> What you are asked to do: Output the whole listing exactly, with no pictures.

────────────────

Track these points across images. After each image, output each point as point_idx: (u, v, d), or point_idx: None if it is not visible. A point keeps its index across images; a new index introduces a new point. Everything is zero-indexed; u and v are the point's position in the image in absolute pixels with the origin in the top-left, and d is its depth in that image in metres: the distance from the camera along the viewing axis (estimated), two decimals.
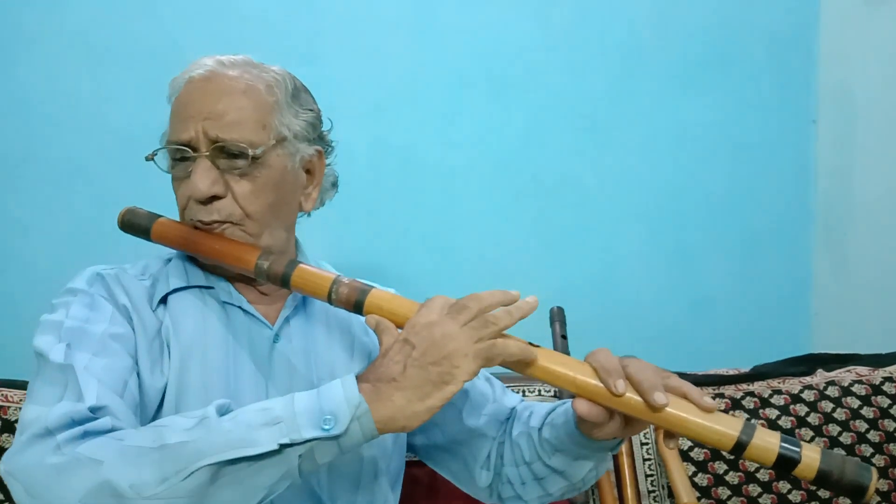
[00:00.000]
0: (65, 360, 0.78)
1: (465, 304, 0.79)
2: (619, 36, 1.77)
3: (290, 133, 0.92)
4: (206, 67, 0.91)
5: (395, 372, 0.74)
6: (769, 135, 1.84)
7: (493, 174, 1.74)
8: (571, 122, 1.76)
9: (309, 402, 0.73)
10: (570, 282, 1.75)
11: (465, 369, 0.75)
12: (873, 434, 1.52)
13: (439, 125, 1.71)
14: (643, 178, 1.80)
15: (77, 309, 0.85)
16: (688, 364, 1.61)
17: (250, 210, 0.90)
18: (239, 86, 0.90)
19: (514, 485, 0.97)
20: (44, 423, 0.73)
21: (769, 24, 1.83)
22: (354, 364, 0.97)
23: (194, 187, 0.87)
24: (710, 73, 1.81)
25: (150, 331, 0.88)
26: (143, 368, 0.85)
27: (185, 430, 0.71)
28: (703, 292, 1.83)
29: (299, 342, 0.94)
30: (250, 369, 0.90)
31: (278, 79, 0.93)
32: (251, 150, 0.88)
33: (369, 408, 0.72)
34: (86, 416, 0.73)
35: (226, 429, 0.70)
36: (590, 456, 0.89)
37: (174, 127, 0.90)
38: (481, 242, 1.73)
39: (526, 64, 1.74)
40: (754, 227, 1.85)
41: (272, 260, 0.89)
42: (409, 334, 0.77)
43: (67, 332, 0.82)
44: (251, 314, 0.93)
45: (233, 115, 0.88)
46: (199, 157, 0.88)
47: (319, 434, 0.70)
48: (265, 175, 0.89)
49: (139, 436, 0.72)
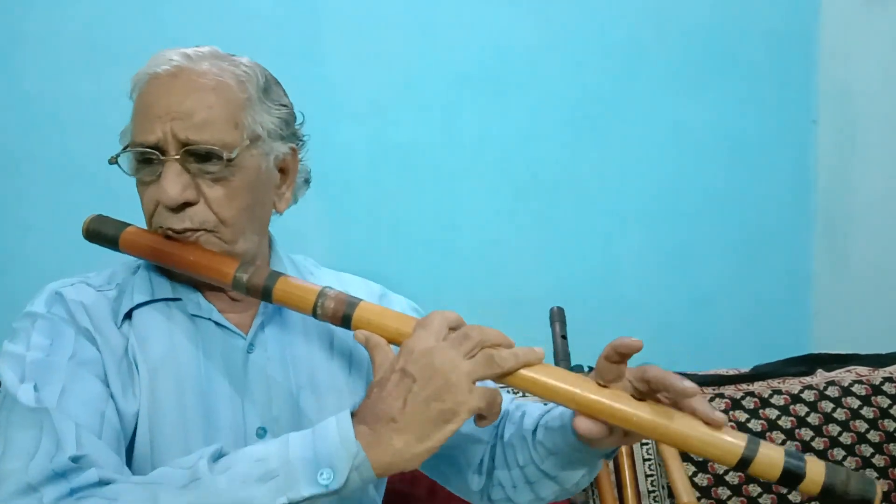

────────────────

> Written reply:
Track these points across images. After each image, output each point as point_idx: (u, v, d), or point_idx: None if it is not visible. A point keeps its index across images; a new index introduces a new point. Everything is zero-indexed; u and v are the point's position in the image in absolute pixels with the origin in the top-left, and d is its depth in that image in metres: the distance from the camera along the viewing axis (estimated), two decimals.
[00:00.000]
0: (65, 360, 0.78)
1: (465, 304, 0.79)
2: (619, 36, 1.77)
3: (290, 133, 0.92)
4: (206, 67, 0.91)
5: (395, 372, 0.74)
6: (769, 135, 1.84)
7: (493, 174, 1.74)
8: (571, 122, 1.76)
9: (309, 402, 0.73)
10: (570, 282, 1.75)
11: (465, 369, 0.75)
12: (873, 434, 1.52)
13: (439, 125, 1.71)
14: (643, 178, 1.80)
15: (77, 309, 0.85)
16: (688, 364, 1.61)
17: (250, 210, 0.90)
18: (239, 86, 0.90)
19: (514, 485, 0.97)
20: (44, 423, 0.73)
21: (769, 24, 1.83)
22: (354, 364, 0.97)
23: (194, 187, 0.87)
24: (710, 73, 1.81)
25: (150, 331, 0.88)
26: (143, 368, 0.85)
27: (185, 430, 0.71)
28: (703, 292, 1.83)
29: (299, 342, 0.94)
30: (250, 369, 0.90)
31: (278, 79, 0.93)
32: (251, 150, 0.88)
33: (369, 408, 0.72)
34: (86, 416, 0.73)
35: (226, 429, 0.70)
36: (590, 456, 0.89)
37: (174, 127, 0.90)
38: (481, 242, 1.73)
39: (526, 64, 1.74)
40: (754, 227, 1.85)
41: (272, 260, 0.89)
42: (409, 334, 0.77)
43: (67, 332, 0.82)
44: (251, 314, 0.93)
45: (233, 115, 0.88)
46: (199, 157, 0.88)
47: (319, 434, 0.70)
48: (265, 175, 0.89)
49: (139, 436, 0.72)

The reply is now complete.